A certain mothlike quality within him kept him in the vicinity of the battle. He had a great desire to see, and to get news. He wished to know who was winning.



He told himself that, despite his unprecedented suffering, he had never lost his greed for a victory, yet, he said, in a half-apologetic manner to his conscience, he could not but know that a defeat for the army this time might mean many favorable things for him. The blows of the enemy would splinter regiments into fragments. Thus, many men of courage, he considered, would be obliged to desert the colors and scurry like chickens. He would appear as one of them. They would be sullen brothers in distress, and he could then easily believe he had not run any farther or faster than they. And if he himself could believe in his virtuous perfection, he conceived that there would be small trouble in convincing all others.



He said, as if in excuse for this hope, that previously the army had encountered great defeats and in a few months had shaken off all blood and tradition of them, emerging as bright and valiant as a new one; thrusting out of sight the memory of disaster, and appearing with the valor and confidence of unconquered legions. The shrilling voices of the people at home would pipe dismally for a time, but various generals were usually compelled to listen to these ditties. He of course felt no compunctions for proposing a general as a sacrifice. He could not tell who the chosen for the barbs might be, so he could center no direct sympathy upon him. The people were afar and he did not conceive public opinion to be accurate at long range. It was quite probable they would hit the wrong man who, after he had recovered from his amazement would perhaps spend the rest of his days in writing replies to the songs of his alleged failure. It would be very unfortunate, no doubt, but in this case a general was of no consequence to the youth.



In a defeat there would be a roundabout vindication of himself. He thought it would prove, in a manner, that he had fled early because of his superior powers of perception. A serious prophet upon predicting a flood should be the first man to climb a tree. This would demonstrate that he was indeed a seer.



A moral vindication was regarded by the youth as a very important thing. Without salve, he could not, he thought, wear the sore badge of his dishonor through life. With his heart continually assuring him that he was despicable, he could not exist without making it, through his actions, apparent to all men.



If the army had gone gloriously on he would be lost. If the din meant that now his army's flags were tilted forward he was a condemned wretch. He would be compelled to doom himself to isolation. If the men were advancing, their indifferent feet were trampling upon his chances for a successful life.



As these thoughts went rapidly through his mind, he turned upon them and tried to thrust them away. He denounced himself as a villain. He said that he was the most unutterably selfish man in existence. His mind pictured the soldiers who would place their defiant bodies before the spear of the yelling battle fiend, and as he saw their dripping corpses on an imagined field, he said that he was their murderer.

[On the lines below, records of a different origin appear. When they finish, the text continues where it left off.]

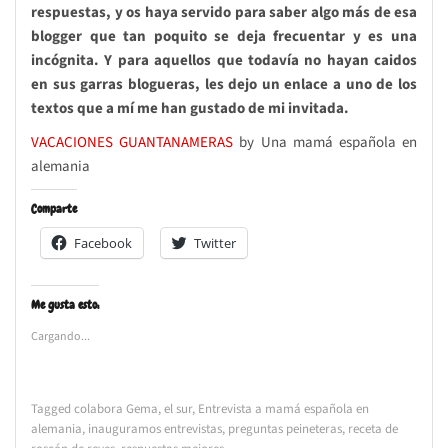
respuestas, y os haya servido para saber algo más de esa
blogger que tan poquito se deja frecuentar y es una
incógnita. Y para aquellos que todavía no hayan caidos
en sus garras blogueras, les dejo un enlace a uno de los
textos que a mí me han gustado de mi invitada.
VACACIONES GUANTANAMERAS
by Una mamá española en
alemania
Comparte
Facebook
Twitter
Me gusta esto:
Cargando...
Tagged
colabora Gema
,
el sur
,
Entrevista a mamá española en
alemania
,
inauguramos entrevistas
,
preguntas peineteras
,
receta de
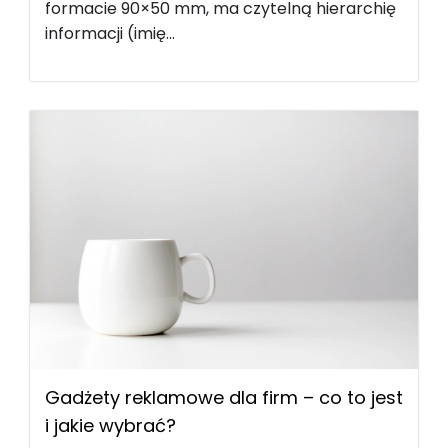
formacie 90×50 mm, ma czytelną hierarchię
informacji (imię...
Gadżety reklamowe dla firm – co to jest
i jakie wybrać?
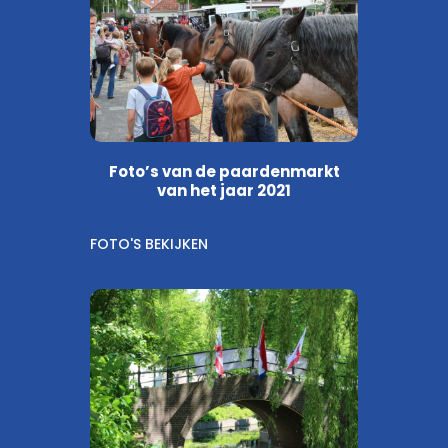
Foto’s van de paardenmarkt
van het jaar 2021
FOTO'S BEKIJKEN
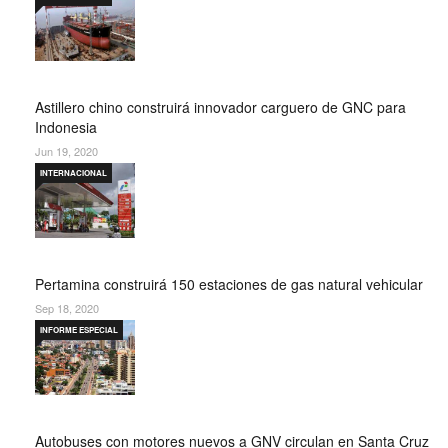
Astillero chino construirá innovador carguero de GNC para
Indonesia
Jun 19, 2020
INTERNACIONAL
Pertamina construirá 150 estaciones de gas natural vehicular
Sep 18, 2020
INFORME ESPECIAL
Autobuses con motores nuevos a GNV circulan en Santa Cruz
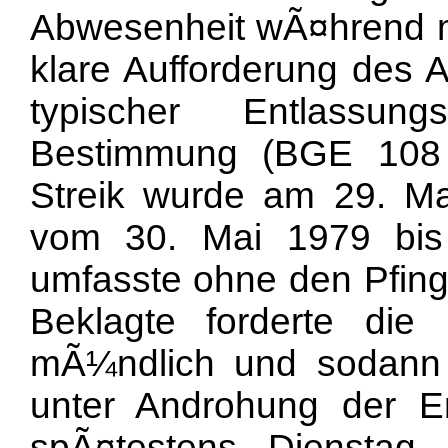
Abwesenheit wÃ¤hrend m
klare Aufforderung des A
typischer Entlassu
Bestimmung (BGE 108 
Streik wurde am 29. Ma
vom 30. Mai 1979 bis
umfasste ohne den Pfings
Beklagte forderte di
mÃ¼ndlich und sodann a
unter Androhung der En
spÃ¤testens Dienstag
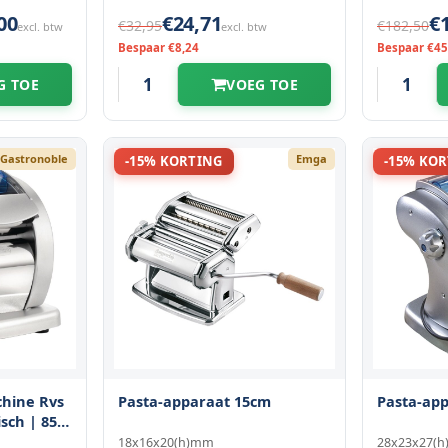
00
€24,71
€
€32,95
€182,50
excl. btw
excl. btw
Bespaar €8,24
Bespaar €45
G TOE
VOEG TOE
Gastronoble
Emga
-15% KORTING
-15% KO
chine Rvs
Pasta-apparaat 15cm
Pasta-ap
isch | 85w
s |
18x16x20(h)mm
28x23x27(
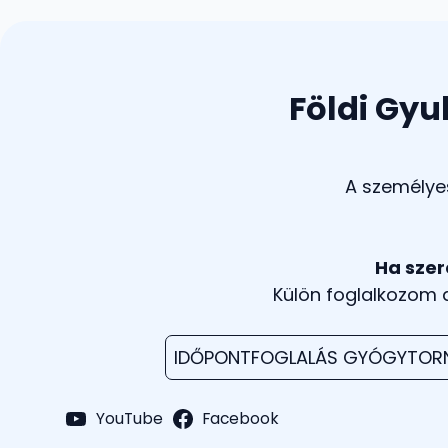
Földi Gyu
A személyes
Ha szer
Külön foglalkozom
IDŐPONTFOGLALÁS GYÓGYTOR
YouTube
Facebook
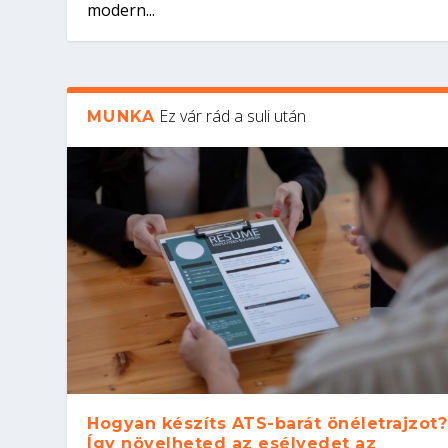
modern...
Ez vár rád a suli után
MUNKA
Hogyan készíts ATS-barát önéletrajzot?
Így növelheted az esélyedet az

Again he thought that he wished he was dead. He believed that he envied a corpse. Thinking of the slain, he achieved a great contempt for some of them, as if they were guilty for thus becoming lifeless. They might have been killed by lucky chances, he said, before they had had opportunities to flee or before they had been really tested. Yet they would receive laurels from tradition. He cried out bitterly that their crowns were stolen and their robes of glorious memories were shams. However, he still said that it was a great pity he was not as they.